Writing Job Scripts
SLURM job scripts are used to submit tasks to the cluster. These scripts define the resources required for the job, such as memory, time, and number of processors, as well as the software environment.
This guide will walk you through how to write a basic SLURM job script, using a HipSTR (short tandem repeat genotyping) job as an example.
Basic Structure of a SLURM Job Script
A basic SLURM job script is a shell script that includes SLURM directives (prefixed with #SBATCH) to specify job parameters, followed by commands to run the actual task.
HipSTR Job script
#!/bin/bash
#SBATCH --job-name=hipstr_job # Name of the job
#SBATCH --output=hipstr_job.out # Output file for standard output
#SBATCH --error=hipstr_job.err # Output file for standard error
#SBATCH --time=12:00:00 # Maximum run time (HH:MM:SS)
#SBATCH --nodes=1 # Number of nodes to allocate
#SBATCH --ntasks-per-node=8 # Number of tasks per node (set according to your job)
#SBATCH --mem=32gb # Memory allocation per node
# Load the necessary module (in this case, HipSTR)
module load HipSTR/0.6.2
# Run your job (example command for HipSTR)
HipSTR --bams samples.bam \
--fasta reference.fa \
--regions str_regions.bed \
--str-vcf hipstr_results.vcf.gz \
--log hipstr_run.log
Explanation of SLURM Directives
#!/bin/bash: Specifies the shell to use for running the script (bash in this case).#SBATCH --job-name=hipstr_job: Assigns a name to your job. This is helpful for identifying the job in the queue.#SBATCH --output=hipstr_job.out: Specifies the file where standard output (stdout) will be saved.#SBATCH --error=hipstr_job.err: Specifies the file where standard error (stderr) will be saved.#SBATCH --time=12:00:00: Specifies the maximum run time for the job in the formatHH:MM:SS. Set this based on how long your task is expected to run.#SBATCH --nodes=1: Requests one compute node for the job. If your task needs more nodes, you can increase this number.#SBATCH --ntasks-per-node=8: Requests 8 tasks (processes) per node. This is typically set based on how many CPU cores your task needs.#SBATCH --mem=32gb: Specifies how much memory to allocate per node. If your task requires more memory, adjust this value.
Loading Modules
Most HPC systems, including ACE, have software installed in modules. Before you run your job, you may need to load the required software module.
In the example above, module load HipSTR/0.6.2 loads the specific version of HipSTR needed for the task.

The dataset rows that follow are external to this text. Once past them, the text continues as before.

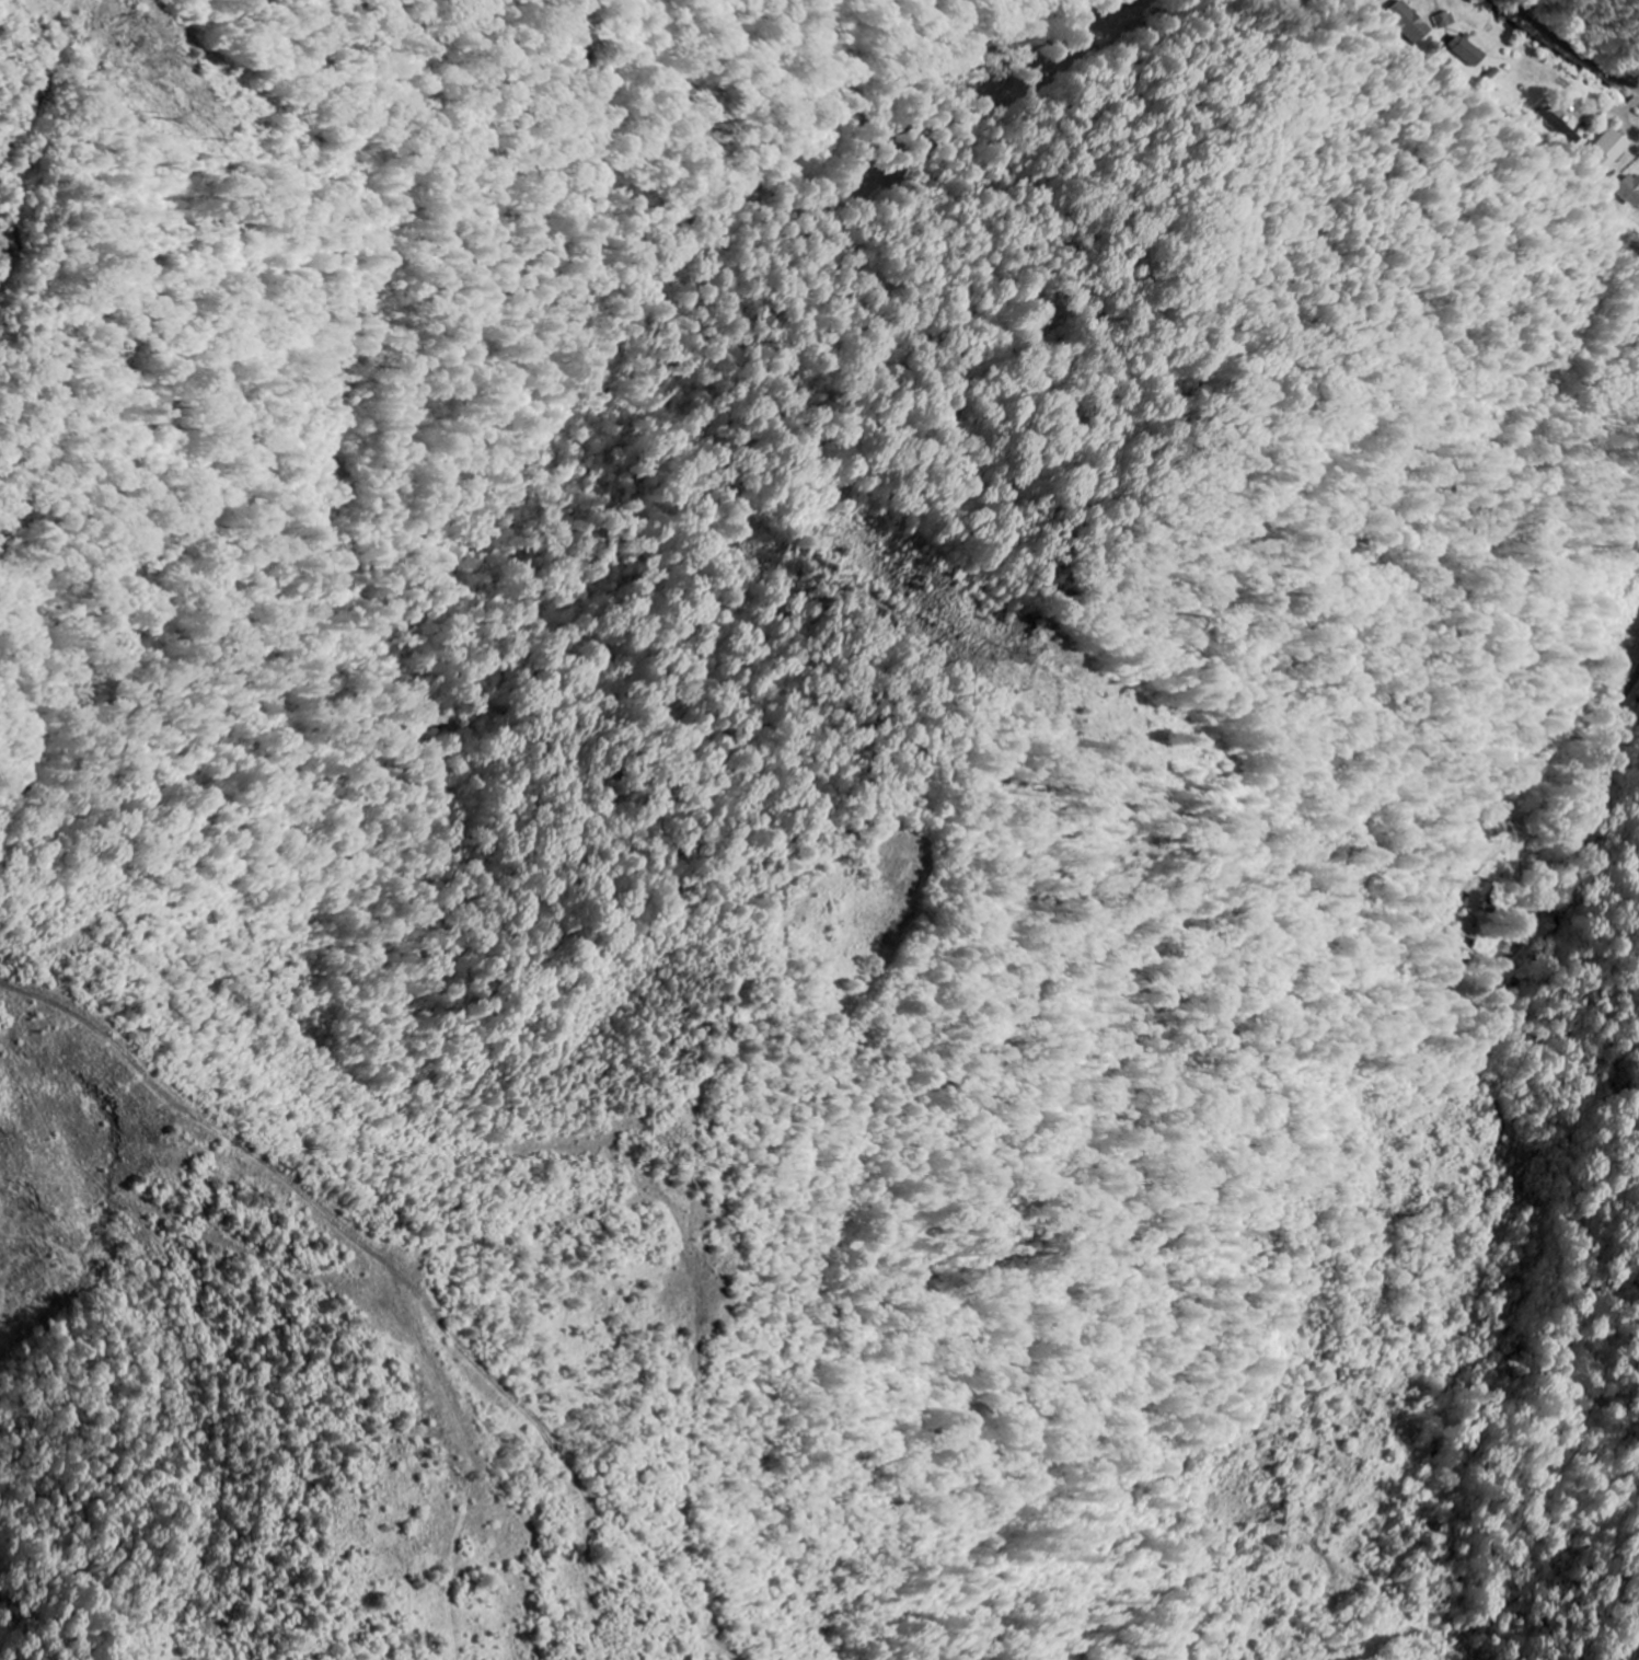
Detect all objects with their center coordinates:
building: (1382, 0)
building: (1445, 20)
building: (1410, 22)
road: (1574, 45)
building: (1467, 50)
building: (1609, 150)
building: (1631, 190)
road: (1571, 824)
building: (1477, 895)
building: (1459, 953)

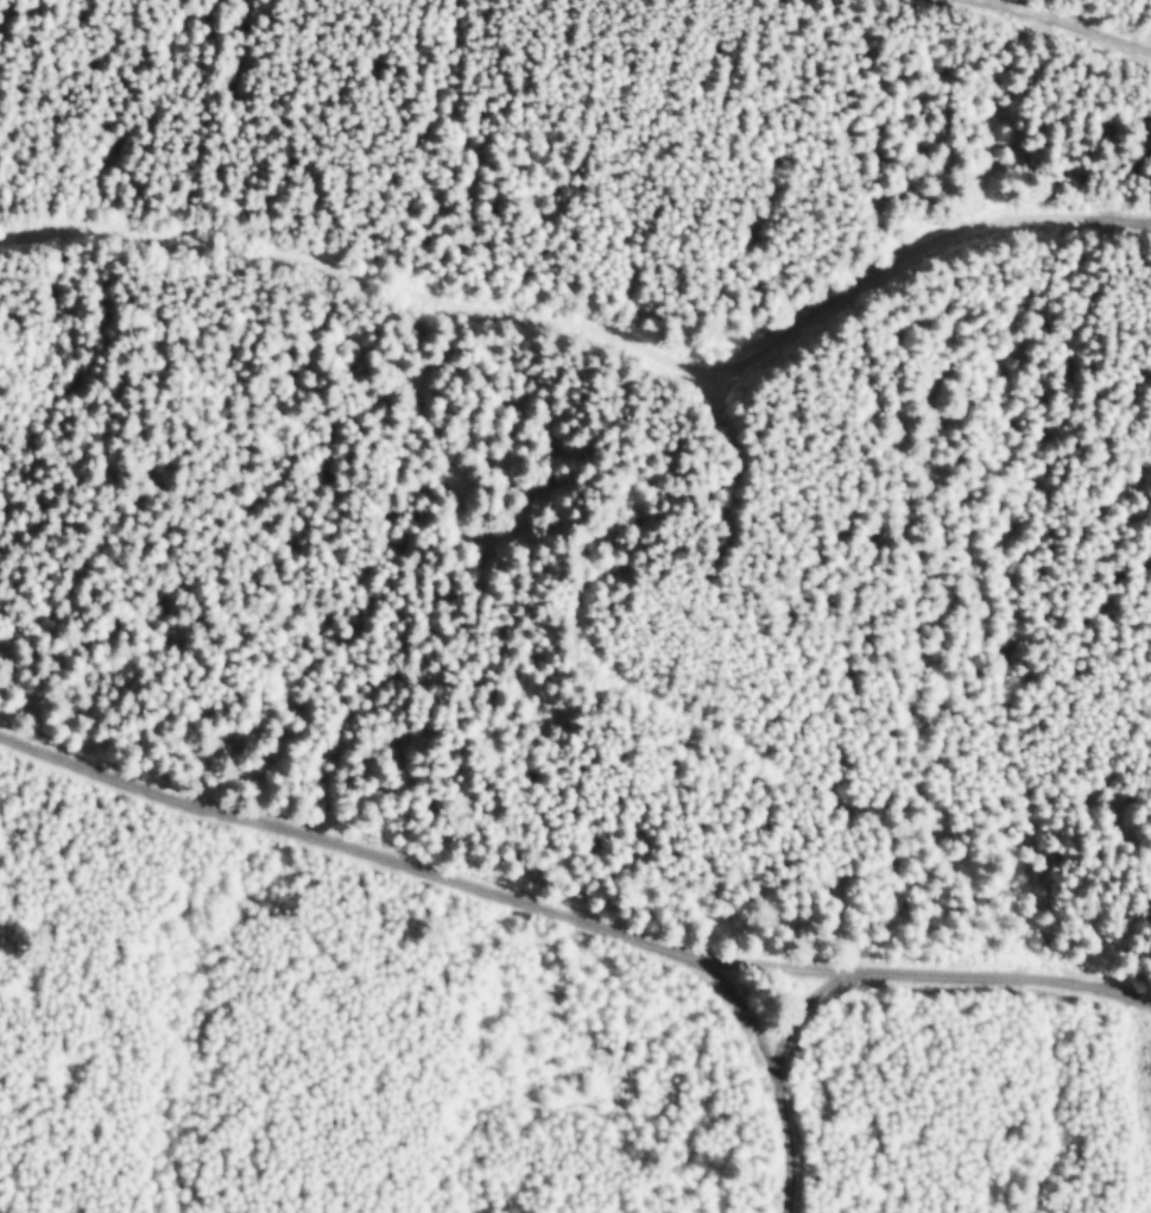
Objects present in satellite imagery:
road: (1066, 26)
road: (590, 327)
road: (592, 597)
road: (564, 918)
road: (795, 1008)
road: (772, 1072)

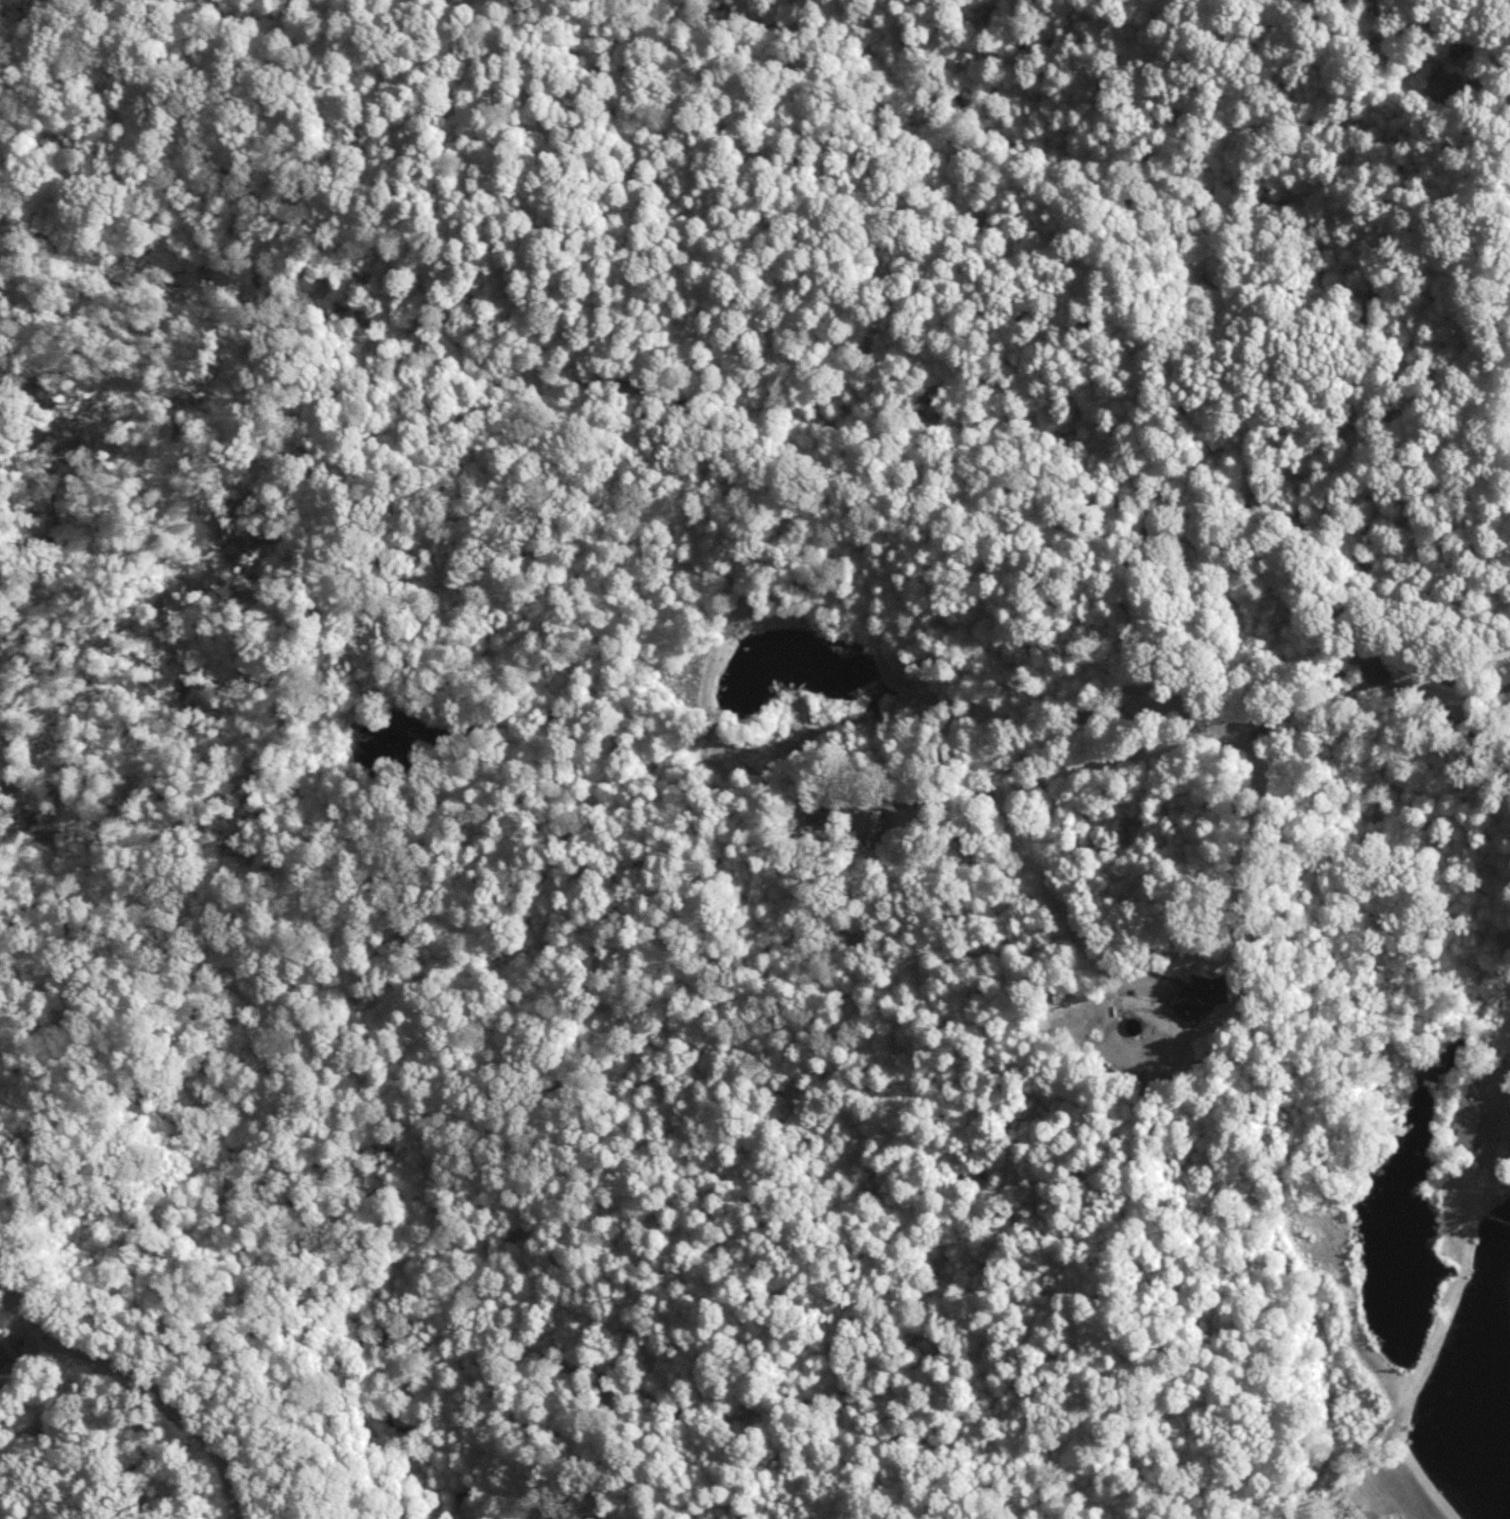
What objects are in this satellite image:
road: (1490, 80)
road: (1380, 660)
road: (1437, 710)
road: (1067, 720)
building: (871, 823)
road: (1249, 838)
building: (1199, 996)
building: (1466, 1120)
building: (1502, 1147)
road: (134, 1385)

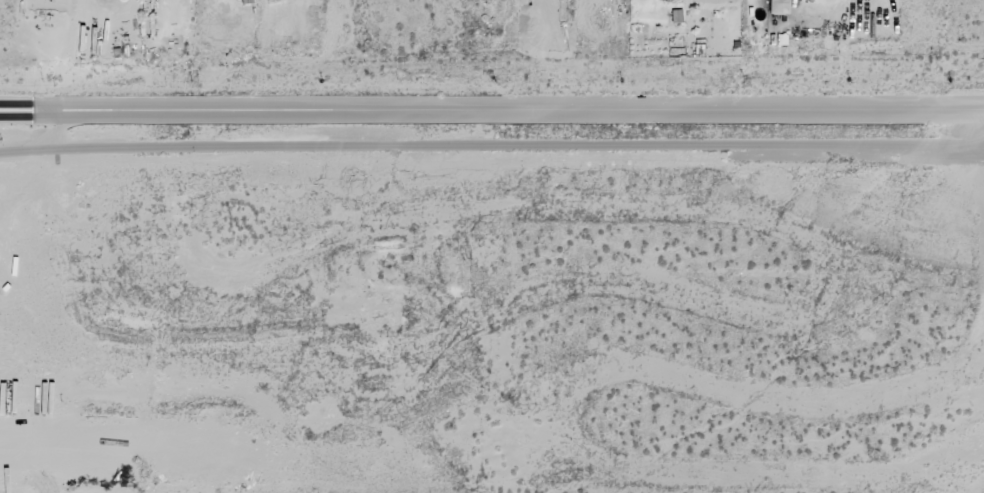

You can check available modules on your system with:
module avail
Writing the Commands to Run Your Task
After setting up your SLURM directives, you can include the commands to run your job. In the example, the job runs a HipSTR command:
HipSTR --bams samples.bam \
--fasta reference.fa \
--regions str_regions.bed \
--str-vcf hipstr_results.vcf.gz \
--log hipstr_run.log
This command performs short tandem repeat (STR) genotyping using the aligned reads in samples.bam against a reference genome (reference.fa), targeting the regions defined in str_regions.bed. The genotyped STR calls are written to hipstr_results.vcf.gz and a log of the run is saved to hipstr_run.log.
Key HipSTR arguments:
--bams: One or more BAM files containing aligned reads (comma-separated for multiple samples).--fasta: The reference genome in FASTA format.--regions: A BED file specifying the STR regions to genotype.--str-vcf: Output VCF file with STR genotype calls.--log: Log file for run details and diagnostics.
Submitting Your Job
Once your job script is ready, save it to a file, such as hipstr_job.sh. To submit the job to SLURM, use the sbatch command:
sbatch hipstr_job.sh
You'll receive a job ID upon submission, which you can use to track or cancel the job.
Monitoring Your Job
After submission, you can monitor the status of your job using squeue:
squeue -u $USER
This will list all your active and queued jobs. If your job is running, you'll see its status here. You can also check detailed job information with scontrol:
scontrol show job <job_id>
Checking Output and Errors
After the job completes, check the output and error files you specified (hipstr_job.out and hipstr_job.err). If the job completes successfully, you should find your results in the output file (hipstr_results.vcf.gz).
If your job fails, review the .err file to find details about what went wrong. Common issues could include incorrect file paths, missing dependencies, or resource allocation problems.